Not all light is created equal. Light has varying "temperatures" which affect
its color, ranging from "cold" (bluish) to "hot" (reddish). Mercury vapor and quartz
lights have a "cool" look and incandescent bulbs have a "warm" tone. The color white
looks different under each of these light sources. So if your video footage involves
several different light sources, your cast's costumes will change color as they walk
from room to room. How much will they change color? Not so much that nobody will
recognize that they're the same clothes, but enough so that you'll never win an Oscar
and when you're sitting in the alley crying about that, other videographers will walk
past laughing and pointing. You'll hear them say " … never sets his white balance!
Hahaha!" as their limos whisk them away to trendy parties. You can check your own
footage out yourself by using a special effects wipe on a single monitor and showing
both sources at once.
Well, Yuri hadn't set his white balance, and he didn't have a limo, but he
did have me. I selected the offending clips, and readjusted them with the color balance
filter.
Making Black and White or
Sepia Tone
"The aliens are going back in time!" bellowed Yuri, pointing a copy of the script at
me in an accusatory manner. He was wearing one of those orange hats with ear flaps that
hunters wear. "They're going back to 1954!" Because they want to meet Ike! "
"Period sets? Vintage cars?!" Suddenly this turkey was getting exciting.
"Are you looking for a job, Cassidy? Because you should be. We don't have the
money for period sets or vintage cars. I'm going to do the whole thing in closeup, but
in black and white! So you know it's old!" He thought that was a pretty great idea.
Yuri was tickled pink when I told him that we could do the whole thing with
software filters in our editing program. By selecting a clip and adding a desaturation
filter, a color clip can be rendered black and white. This pleased Yuri so much, he sent
the aliens back in time again, to 1863, because they suddenly wanted to meet Abraham
Lincoln. This time we used two filters, one to remove all the color, and another to add
red, which gives a sepia toned result. (Some programs have a separate sepia filter
already installed.)
Yuri was so excited with the results, he asked me to show him what some of
the other filters in our editing software can do.

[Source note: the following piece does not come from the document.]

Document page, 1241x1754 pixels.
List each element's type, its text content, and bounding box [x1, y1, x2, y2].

Changing Brightness and Contrast
Brightness and contrast are useful, especially in conjunction with Gamma correction,
to lighten or darken a shot. Typically I use it to punch up detail in an underexposed
scene.
Sharpen
The sharpen filter doesn't really sharpen your clip, it only makes it seem sharper.

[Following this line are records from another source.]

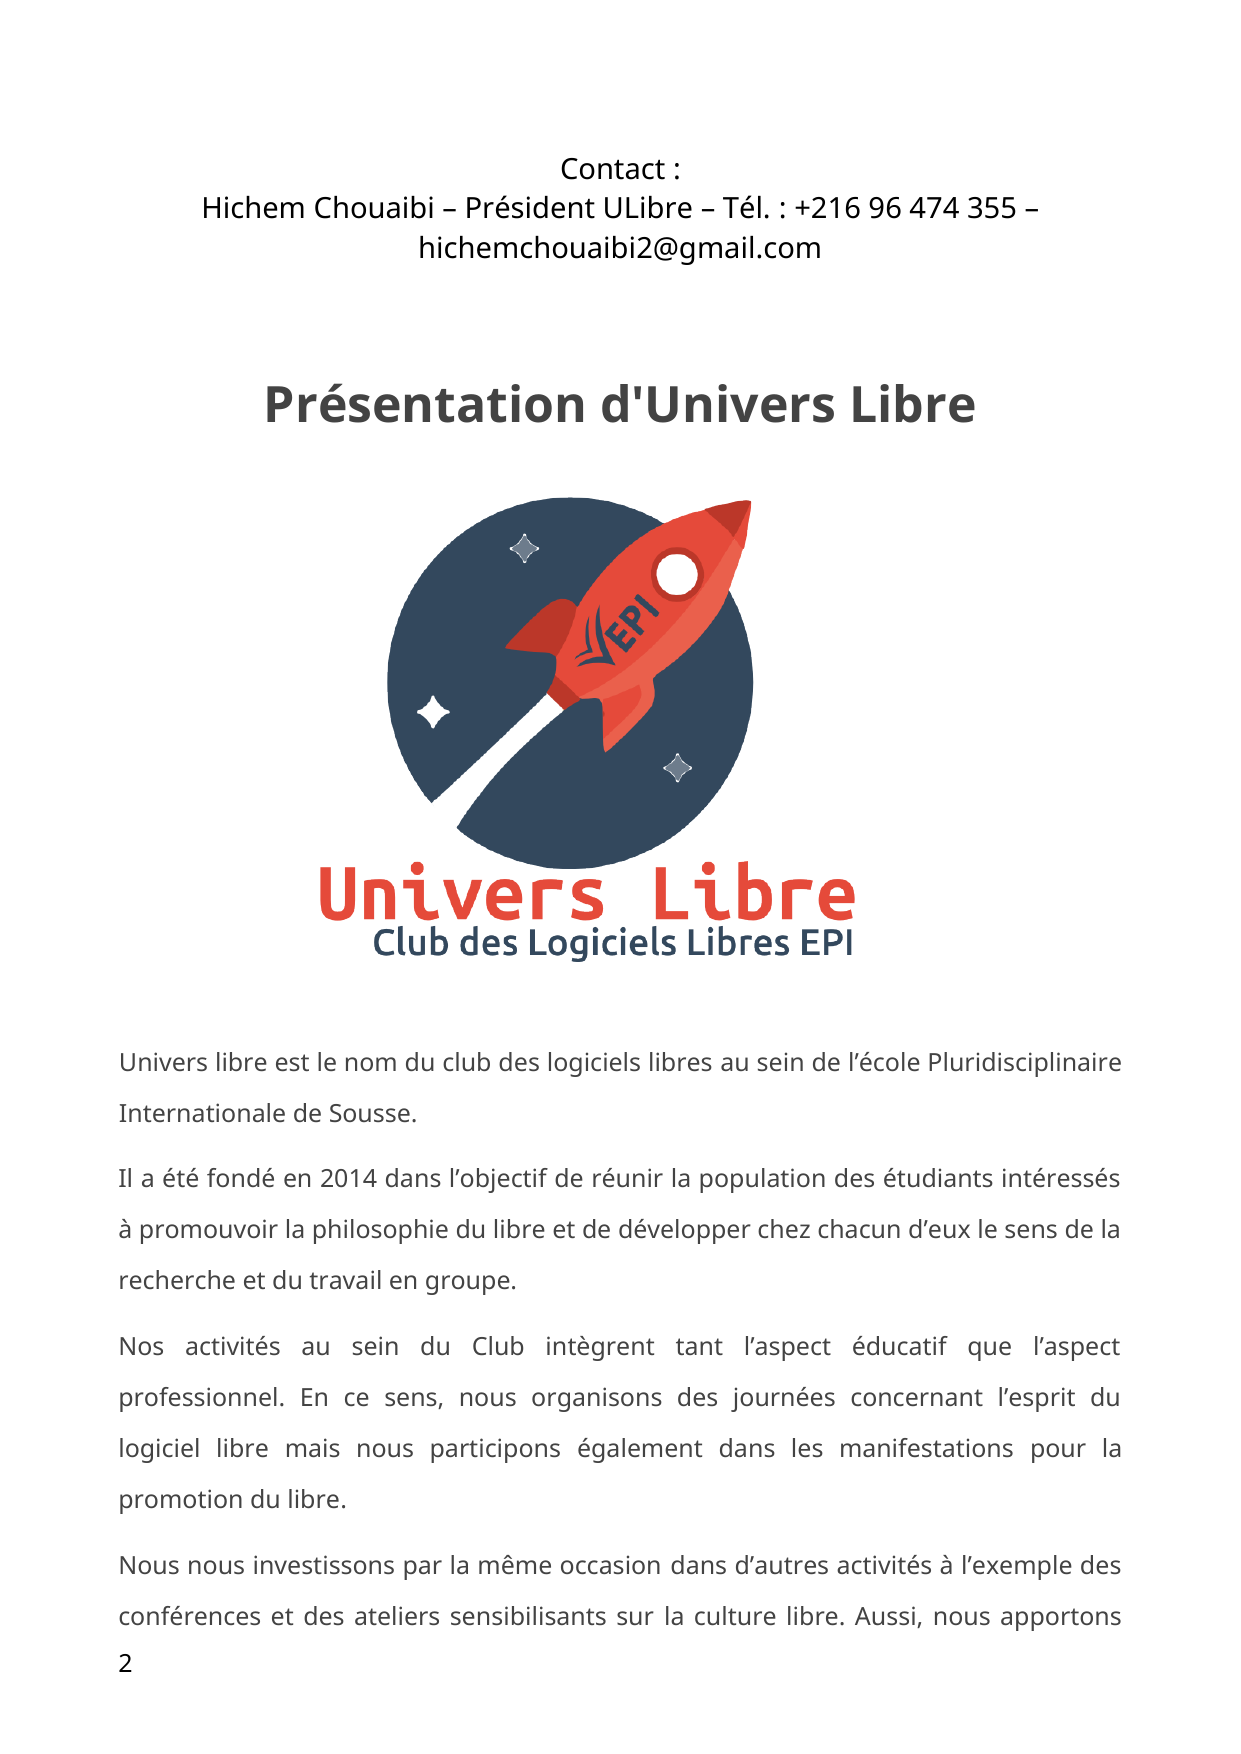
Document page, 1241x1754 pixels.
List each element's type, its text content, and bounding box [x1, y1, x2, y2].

text Nous nous investissons par la même occasion dans d’autres activités à l’exemple des conférences et des ateliers sensibilisants sur la culture libre. Aussi, nous apportons [118, 1547, 1122, 1632]
text Hichem Chouaibi – Président ULibre – Tél. : +216 96 474 355 – hichemchouaibi2@gmail.com [118, 188, 1122, 267]
text Contact : [118, 148, 1122, 188]
text Présentation d'Univers Libre [119, 369, 1122, 437]
text Il a été fondé en 2014 dans l’objectif de réunir la population des étudiants intéressés à promouvoir la philosophie du libre et de développer chez chacun d’eux le sens de la recherche et du travail en groupe. [118, 1161, 1122, 1297]
text Univers libre est le nom du club des logiciels libres au sein de l’école Pluridisciplinaire Internationale de Sousse. [119, 1044, 1122, 1129]
text Nos activités au sein du Club intègrent tant l’aspect éducatif que l’aspect professionnel. En ce sens, nous organisons des journées concernant l’esprit du logiciel libre mais nous participons également dans les manifestations pour la promotion du libre. [118, 1329, 1122, 1516]
picture [276, 472, 920, 962]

It does this by increasing the contrast between pixels. It won't save a chronically out
of focus clip, but it can do a lot to enhance a slightly out of focus shot.
Blur
Blurring a clip is just like sharpening it, only in reverse. Why on earth would you
want to blur something? Well, how about blurring your title card, then fading from the
blurred one to a sharp one. That's why Yuri hires me. The Big Ideas.
TCG
Some editors (Final Cut Pro, for example) also ship with a filter which will add the
timecode to the bottom of the video image (producing what is known in the biz as a
window dub.) I find this very useful for two things: first, when people are viewing the
rough edit and want to comment, they can be very precise, and second, it obviously
identifies the cut as rough.
Epilogue
Yuri forgot to pick me up for the premiere, so I missed the red carpet, the
paparazzi, and a supermodel who showed up with one of the actors and then got in a big
fight. I made it in time to see the video filters do their magic on the big screen. I
was the only person who could tell that one clip had been a little fuzzy to begin with,
or that at one point in time the color balance was way off between some of the shots,
and it gave me a nice feeling. With all the money we saved after firing the special
effects team and set designers, Yuri gave me a big bonus and told me he'd be sure to
call me for Son of Zombie Alien. I'm sure that'll start shooting pretty soon, hopefully
before the reviews start to come in.
Kyle Cassidy is a network engineer and a video artist.